Well, it's three A.M.

after an hour's sleep and a blond youth who declined to stay with me.

Wolf's hour of night is not well-spent alone.

The performer slowly gets up, butts out the cigarette and returns to the instrument, first caressing its "shoulder", then its back, then gradually raising it to a more or less standing position but always keeping his arms around it as much as possible.

Nevertheless there is this bit of comfort:

in my hands' curved remembrance there remains indelibly

the unclothed flesh of the youth who refused to stay longer,

and I could settle for less,

God knows if not unknowing.

 

VI. The Ice-Blue Wind

The performer slips on a necktie and tightens it over his still bare torso. He lengthens the support for the instrument to its maximum position, and stands on the chair to play it, mainly sul tasto. The image is slightly bizarre and of distorted proportions that give the following scene an air of unreality.

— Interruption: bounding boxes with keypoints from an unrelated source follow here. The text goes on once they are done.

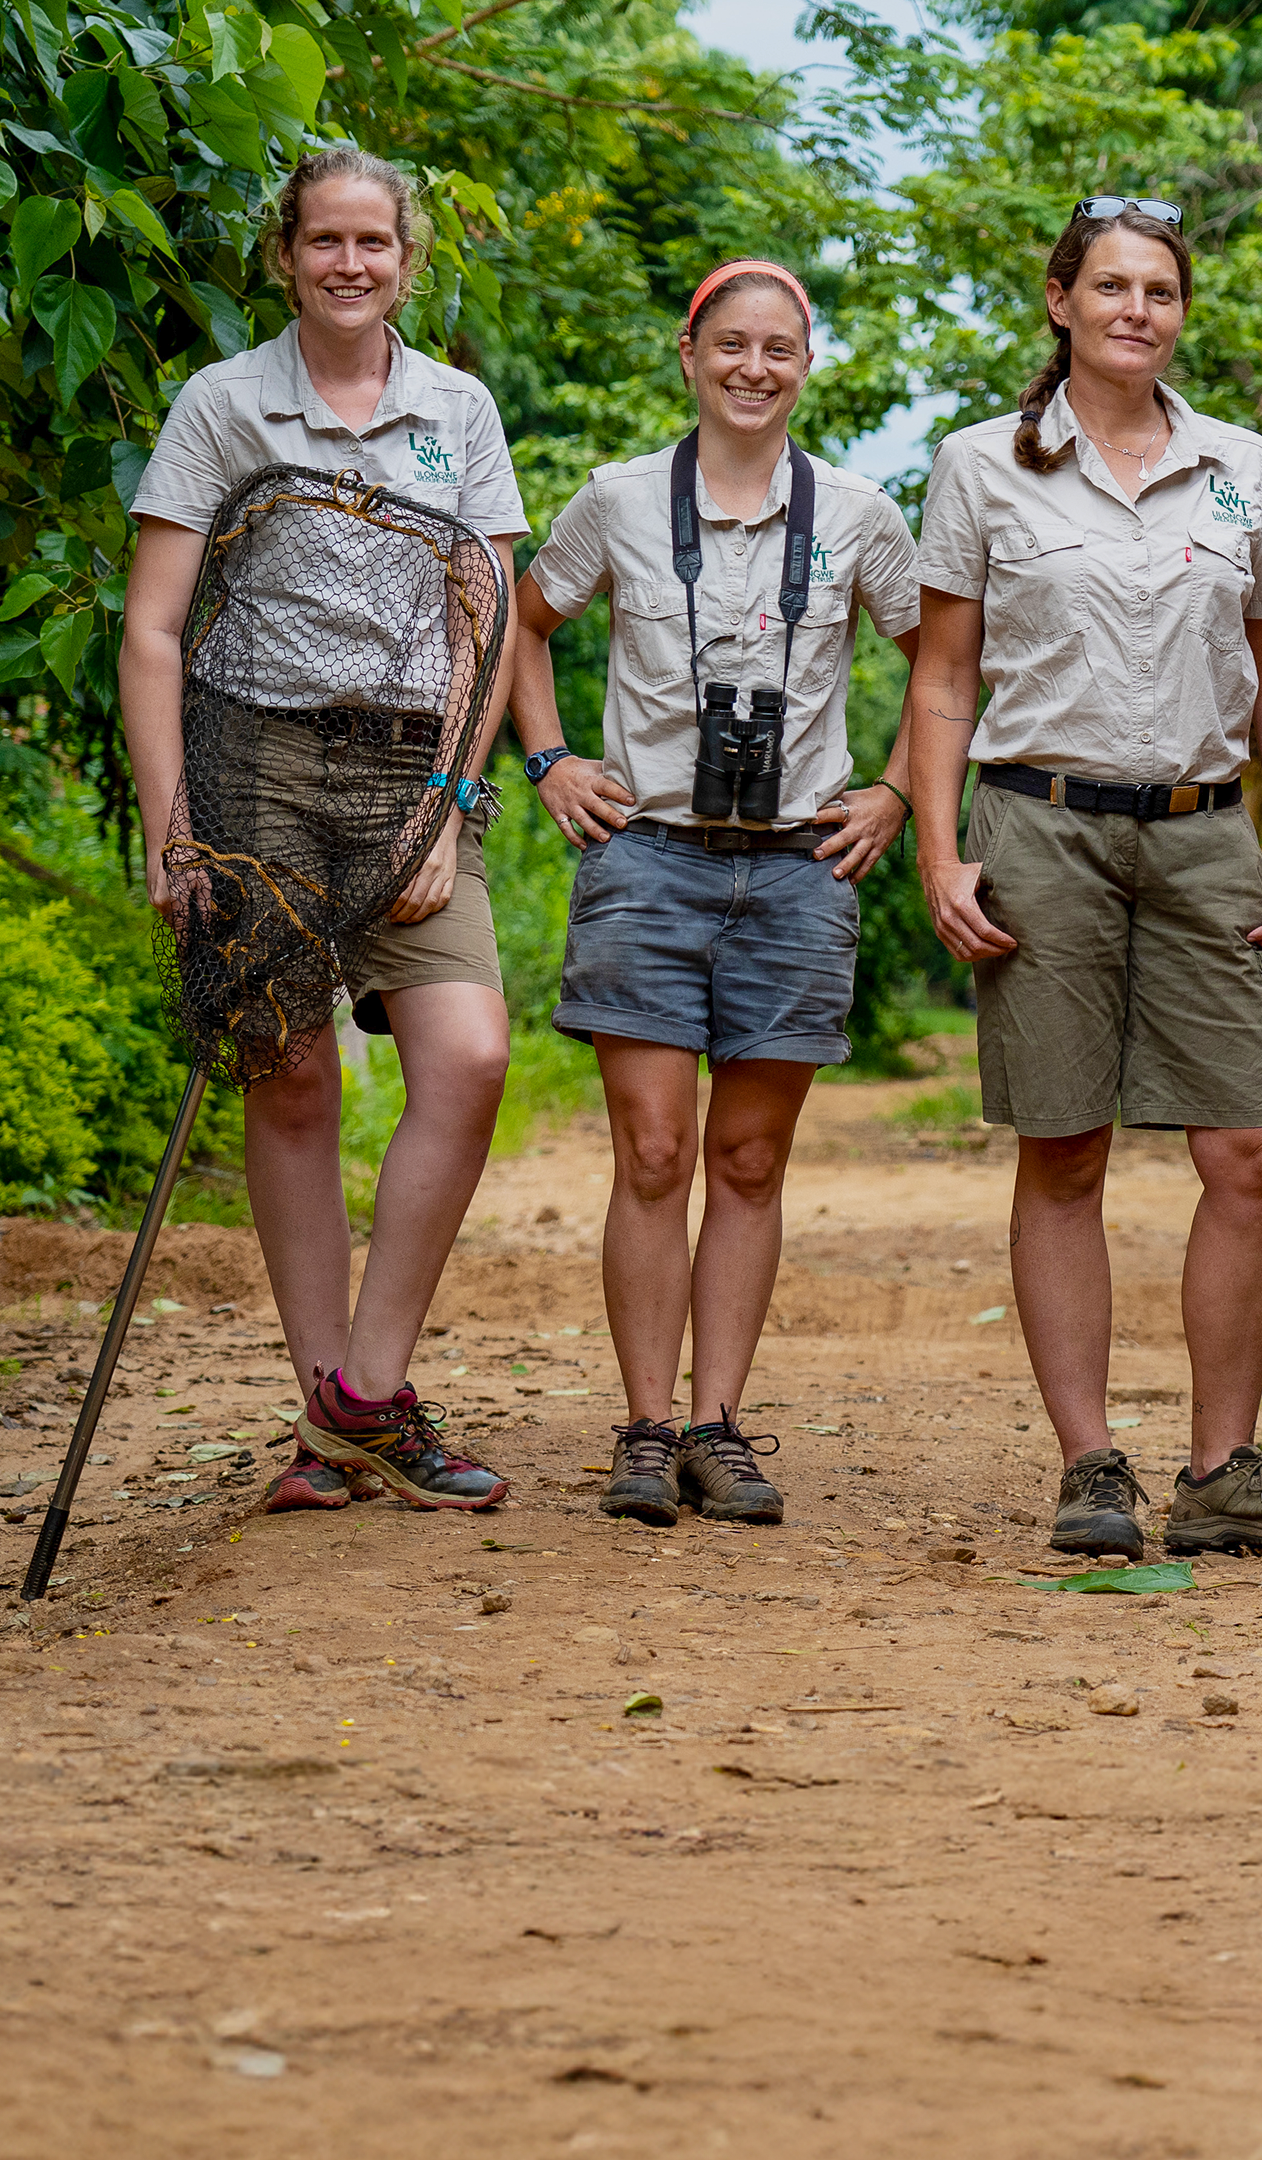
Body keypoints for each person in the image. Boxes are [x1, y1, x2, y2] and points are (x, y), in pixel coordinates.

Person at [903, 196, 1262, 1559]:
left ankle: (1223, 1469)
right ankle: (1092, 1464)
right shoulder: (983, 465)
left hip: (1207, 828)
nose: (1136, 309)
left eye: (1159, 289)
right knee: (1064, 1146)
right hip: (1039, 825)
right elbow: (941, 676)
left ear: (1179, 312)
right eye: (1110, 285)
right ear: (1061, 301)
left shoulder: (1242, 468)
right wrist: (941, 850)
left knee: (1255, 1148)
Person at [122, 146, 520, 1512]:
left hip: (414, 766)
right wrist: (175, 828)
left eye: (376, 244)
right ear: (286, 256)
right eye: (325, 242)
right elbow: (154, 626)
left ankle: (366, 1392)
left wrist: (448, 803)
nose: (351, 265)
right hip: (258, 761)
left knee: (466, 1058)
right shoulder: (223, 404)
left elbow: (489, 614)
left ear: (408, 261)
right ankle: (325, 1422)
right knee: (288, 1075)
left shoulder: (456, 408)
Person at [500, 260, 923, 1528]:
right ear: (688, 352)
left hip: (801, 864)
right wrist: (549, 757)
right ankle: (640, 1426)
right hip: (650, 855)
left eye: (779, 349)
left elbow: (950, 656)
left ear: (808, 363)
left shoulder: (856, 514)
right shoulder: (621, 499)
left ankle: (718, 1427)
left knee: (748, 1158)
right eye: (731, 345)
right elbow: (522, 618)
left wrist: (896, 790)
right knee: (653, 1152)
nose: (754, 368)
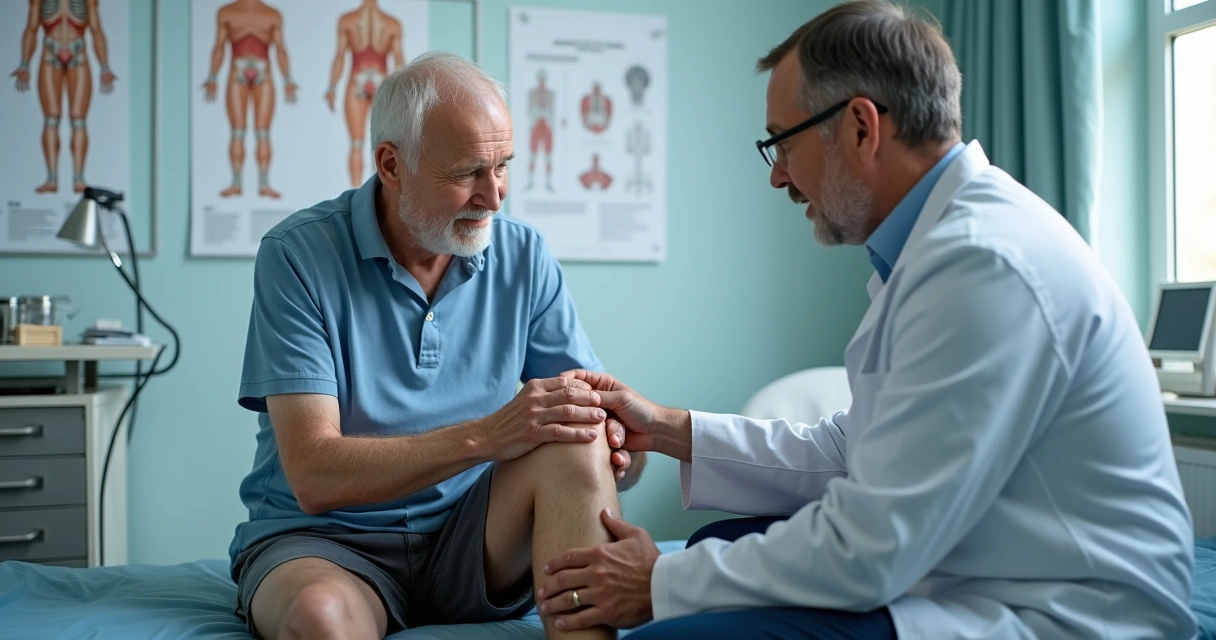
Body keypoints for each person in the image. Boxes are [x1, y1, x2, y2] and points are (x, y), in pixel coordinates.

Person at [533, 2, 1197, 639]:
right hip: (978, 563)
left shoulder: (985, 265)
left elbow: (873, 546)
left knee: (675, 627)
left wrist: (659, 580)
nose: (778, 176)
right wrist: (669, 429)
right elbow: (851, 455)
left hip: (1067, 612)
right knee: (718, 545)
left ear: (859, 127)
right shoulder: (931, 248)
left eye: (781, 144)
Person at [230, 51, 642, 640]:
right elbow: (314, 476)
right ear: (391, 164)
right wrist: (490, 435)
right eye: (467, 172)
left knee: (575, 436)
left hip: (475, 540)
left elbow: (605, 441)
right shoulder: (297, 256)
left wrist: (616, 441)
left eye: (503, 167)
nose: (494, 197)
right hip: (329, 544)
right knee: (320, 620)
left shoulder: (524, 256)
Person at [12, 0, 117, 194]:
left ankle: (79, 179)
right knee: (51, 118)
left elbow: (96, 30)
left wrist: (105, 67)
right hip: (50, 52)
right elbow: (31, 29)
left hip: (79, 53)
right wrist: (25, 63)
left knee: (78, 119)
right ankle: (52, 178)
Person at [202, 0, 298, 199]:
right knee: (238, 131)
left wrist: (288, 79)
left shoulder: (272, 14)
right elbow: (218, 46)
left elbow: (281, 49)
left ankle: (263, 183)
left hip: (263, 71)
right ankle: (237, 182)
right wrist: (212, 76)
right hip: (238, 70)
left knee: (263, 132)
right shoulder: (226, 12)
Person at [325, 0, 405, 188]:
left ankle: (360, 193)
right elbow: (400, 61)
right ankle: (362, 192)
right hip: (380, 82)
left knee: (359, 144)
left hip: (357, 81)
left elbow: (340, 56)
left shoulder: (348, 20)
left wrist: (332, 88)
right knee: (374, 145)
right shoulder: (391, 23)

Being expert on the zither

he gave concerts twice a winter ...

 

His fingers knew The Ice-Blue Wind

that single score and nothing more.

 

But what of that? It did suffice

to close him in a wall of ice,

 

Tinged with distance, always blue,

which somehow warmed him through and through.

 

Long, long after all had gone,

and in the hall crept winter dawn,

 

He would strike a final string,

take a bow and proudly shin

 

Up a column up to the roof,

in union with The Absolute.

 

VII. You and I

The performer gets down off the chair, returns the instrument to its normal height and lays it down on the chair in the propped position of the opening. He removes the necktie, puts his shirt back on, leaving it unbuttoned and loose. He picks up the instrument and bow and plays with the text, reminiscent of the opening.

Who am I?

A wounded man, badly bandaged,

a monster among angels or angel among monsters,

a box of questions shaken up and scattered on the floor,

 

A foot on the stairs, a voice on a wire,

a busy collection of thumbs that imitate fingers,

an enemy of yours. Your lover.

At the last phrase, he carefully lays the instrument down in the propped position of the opening, moves downstage to face the instrument, back to the audience, kneels, and as the lights fade, appears to embrace the instrument.